The informal gatherings, which have been held at Cragmont Assembly in recent years, are lighthearted affairs in which topics of discussion are brief. But as The Geezers settled in last week for one of their normal, bi-weekly gatherings, most were surprised to learn that one of them was being presented with North Carolina’s highest civilian honor.
In fact, of the regular attendees of the breakfast, only Danny Starnes knew that fellow member Dr. Jack Allison was being presented with The Order of the Long Leaf Pine award. That’s because Starnes nominated his longtime friend.

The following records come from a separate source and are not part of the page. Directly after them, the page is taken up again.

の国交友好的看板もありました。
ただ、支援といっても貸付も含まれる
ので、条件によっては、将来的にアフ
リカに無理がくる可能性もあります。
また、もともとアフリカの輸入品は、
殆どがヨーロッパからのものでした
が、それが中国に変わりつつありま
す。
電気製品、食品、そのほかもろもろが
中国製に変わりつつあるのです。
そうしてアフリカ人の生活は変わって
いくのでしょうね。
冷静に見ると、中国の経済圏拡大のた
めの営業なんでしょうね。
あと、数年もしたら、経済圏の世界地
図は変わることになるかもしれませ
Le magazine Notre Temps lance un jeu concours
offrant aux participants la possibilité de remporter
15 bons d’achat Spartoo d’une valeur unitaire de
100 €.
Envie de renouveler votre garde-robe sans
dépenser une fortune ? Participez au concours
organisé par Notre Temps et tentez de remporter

“I’ve known Jack for years,” Starnes said. “We’re both distinguished alumni of Warren Wilson (College), and as I’ve gotten to know him through the years, playing golf together and so forth, I really felt like he was someone who deserved this recognition.”

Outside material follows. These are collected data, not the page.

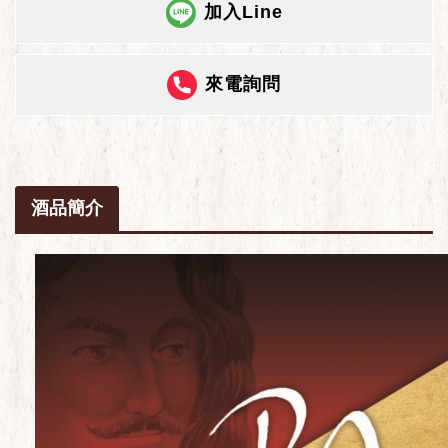
加入Line
來電詢問
酒品簡介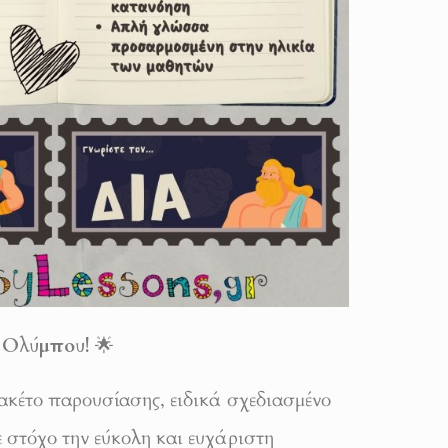
υ Ολύμπου!
🌟
ακέτο παρουσίασης, ειδικά σχεδιασμένο
ε στόχο την εύκολη και ευχάριστη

Allison is the second person nominated by Starnes to receive The Order of the Long Leaf Pine award, which requires the governor’s approval. The first was famed songwriter and another Warren Wilson College alumnus Billy Edd Wheeler in 2014. And as significant as Wheeler’s contributions have been to North Carolina’s culture, Allison’s have literally saved lives around the world.
His passion for emergency medicine has been consistent throughout the years.
“I love the juice,” he said. “When you’re in the emergency department, you don’t know what’s coming in through that door. You see anything and everything, and you have to be prepared to deal with it.”
In 1980, just five years after graduating from the school of medicine at UNC Chapel Hill, Allison founded the department of emergency medicine at Brody School of Medicine, the school of medicine at Eastern Carolina University.
“When I came along, I was sort of in that second wave,” he said. “I wasn’t a pioneer, but it was still early enough that we were pioneering.”
Allison said that the award was a “tremendous honor,” for which he was grateful. Describing the feeling as “humbling,” Allison was proud that the presentation was made at the group’s breakfast.
“It’s a nice reflection on our group, because this is the greatest group of guys,” he said. “We get together and we share.”
Allison’s impact in the world of emergency medicine has extended well beyond the borders of the United States. He treated hundreds of people in the wake of the 2010 earthquake that devastated Haiti. Two years later Allison provided medical care for Somali refugees in Kenya and Somalia, and later in 2012 he assisted with the installation of wells in Zambia and Malawi.
He has also had a significant impact in Africa through his music. Allison has written over 100 songs. His fluency in Chichewa, a language used in Zambia and Malawi, helped him reach an audience with messages of public health. His first song was inspired by a poster he created with a fellow volunteer while spending time overseas.
“We had made posters for our local clinic, and on one we had a great big fly,” he recalled. “It said ‘Brush the flies out of your baby’s eyes to prevent eye disease.’ Women would carry the babies on their back and when they walked by their babies’ eyes would be black with flies. Well, if one person gets pink eye, then the whole village gets pink eye. I was thinking about this, and all of the sudden I wrote my first song. It was called ‘Brush the Flies Out of Your Baby’s Eyes.’”
Allison’s second song focused on healthy eating for children.
“In today’s parlance, that song went viral,” he said.
Allison went on to raise over $150,000 through his music and chose to donate that money to various charities. He raised $30,000 specifically for the purpose of feeding Malawian children who had been orphaned after losing parents to AIDS.
He credits a career that has impacted the lives of many to his alma mater in the Swannanoa Valley.
“If it weren’t for Warren Wilson College I wouldn’t be where I am today,” he said. “I came from a trailer in Florida and went to Warren Wilson, and that school gave me the start that I really needed.”